Now, they multiply the total estimated profit by the completion percentage. So in this example, it would be:

$1,000,000 x 60% = $600,000

That means the attributable profit so far is $600,000.

Step 4: Subtract estimated remaining costs

But wait, we’re not done yet! The company still has to estimate how much it will cost them to finish the rest of the project. Let’s say they think it will cost another $300,000.

They subtract that from the attributable profit:

$600,000 – $300,000 = $300,000

So the final attributable profit is $300,000. That’s the amount they can put on their financial statements for this year.

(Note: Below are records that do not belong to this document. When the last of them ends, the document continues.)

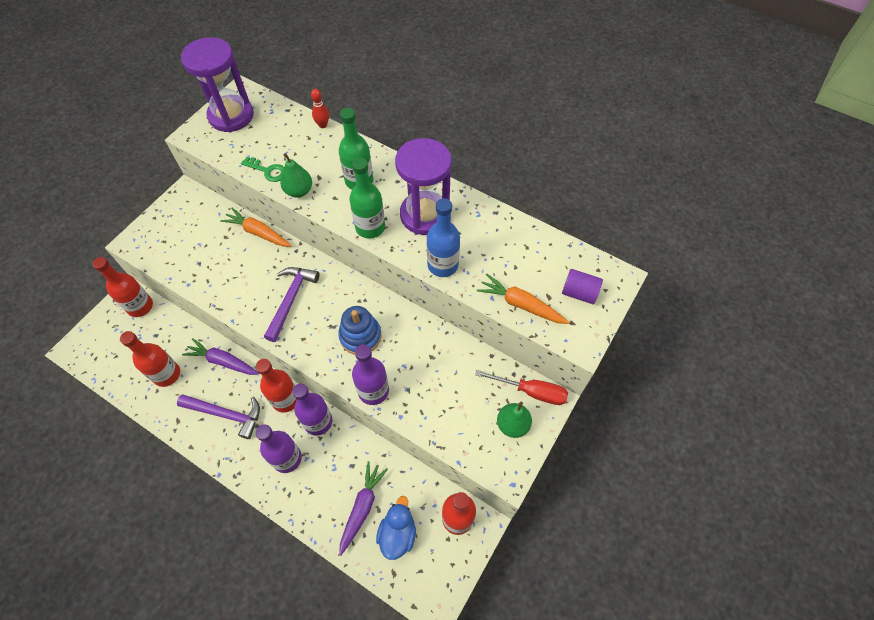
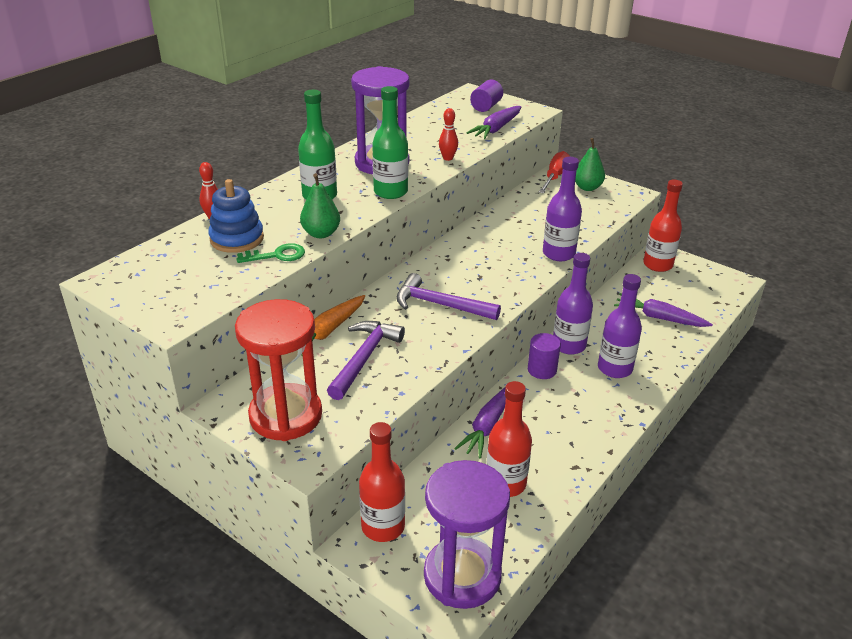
camera: 85 degrees left, 25 degrees down
purple hammer [177,394,260,439] -> purple hammer moved to [327,321,405,400]
purple hourglass [181,37,254,132] -> purple hourglass moved to [424,460,510,609]
green key [241,157,284,182] -> green key turned 45 degrees clockwise [237,243,305,263]
red bottle [256,359,297,413] -> purple cylinder [528,333,561,379]
blue stacking toy [338,306,381,355] -> blue stacking toy moved to [208,179,264,253]
blue duck [376,496,416,560] -> none
blue bottle [427,198,460,277] -> red bowling pin [439,108,458,161]
orange carrot [477,274,569,324] -> purple carrot [466,106,521,139]
none -> red hourglass [235,299,322,441]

The risks of attributable profit

Using attributable profit has some risks. Remember, it’s based on estimates and educated guesses. If those estimates are way off, it can cause problems.

Overestimating profit

One risk is that the company might overestimate how much total profit they’ll make on the project. Maybe they thought they’d make $1,000,000 but they only end up making $800,000.

If they’ve already attributed too much profit to previous years, they might end up having to show a loss later on. That can make their financial statements look really inconsistent.

Underestimating costs

Another risk is underestimating the remaining costs. If the company thinks it will only cost $300,000 to finish the project but it actually costs $500,000, that cuts into their profit.

They might have already reported a higher attributable profit than they should have. Then they have to go back and adjust their numbers later.

Why attributable profit matters

Despite the risks, attributable profit is an important concept in accounting. It helps companies give a more accurate picture of their financial performance, especially for long-term projects.

Better financial reporting

Without attributable profit, companies with long projects would have really erratic-looking financial statements. They might show no profit at all for several years, then a huge spike in profit when the project is done.

That doesn’t really reflect how the company is doing on an ongoing basis. Attributable profit helps smooth that out and give a clearer picture.

Improved decision making

Attributable profit can also help companies make better decisions. By seeing how much profit they’re earning on a project as they go along, they can spot problems earlier.

If the attributable profit is lower than they expected, it might be a sign that the project is going over budget or taking longer than planned. They can then make adjustments before things get too far off track.

Increased transparency

Using attributable profit can also make a company’s financial reporting more transparent. It shows that they’re not just waiting until a project is completely done to recognize the profit.

Instead, they’re giving a more real-time view of their financial performance. This can be reassuring to investors and lenders.

The role of accounting standards

Accounting standards play a big role in how companies calculate and report attributable profit. Different countries and industries may have their own specific rules.

International Financial Reporting Standards (IFRS)

Many countries use IFRS as their accounting standards. IFRS has specific rules for how to recognize revenue and profit on long-term contracts.

Under IFRS, companies generally use the “percentage of completion” method for attributable profit. That’s where they recognize profit based on how much of the project is done, which is what we’ve been talking about.

Generally Accepted Accounting Principles (GAAP)

In the United States, companies follow GAAP. GAAP also has rules for long-term contracts, but they’re a bit different from IFRS.

Under GAAP, companies can choose between the percentage of completion method and the “completed contract” method. With the completed contract method, they don’t recognize any profit until the project is entirely finished.

Industry-specific guidelines

Some industries, like construction or defense contracting, may have their own specific accounting guidelines. These often provide even more detailed rules for how to calculate attributable profit.

Companies have to make sure they’re following the right standards for their situation. Getting it wrong can lead to financial restatements and even legal problems.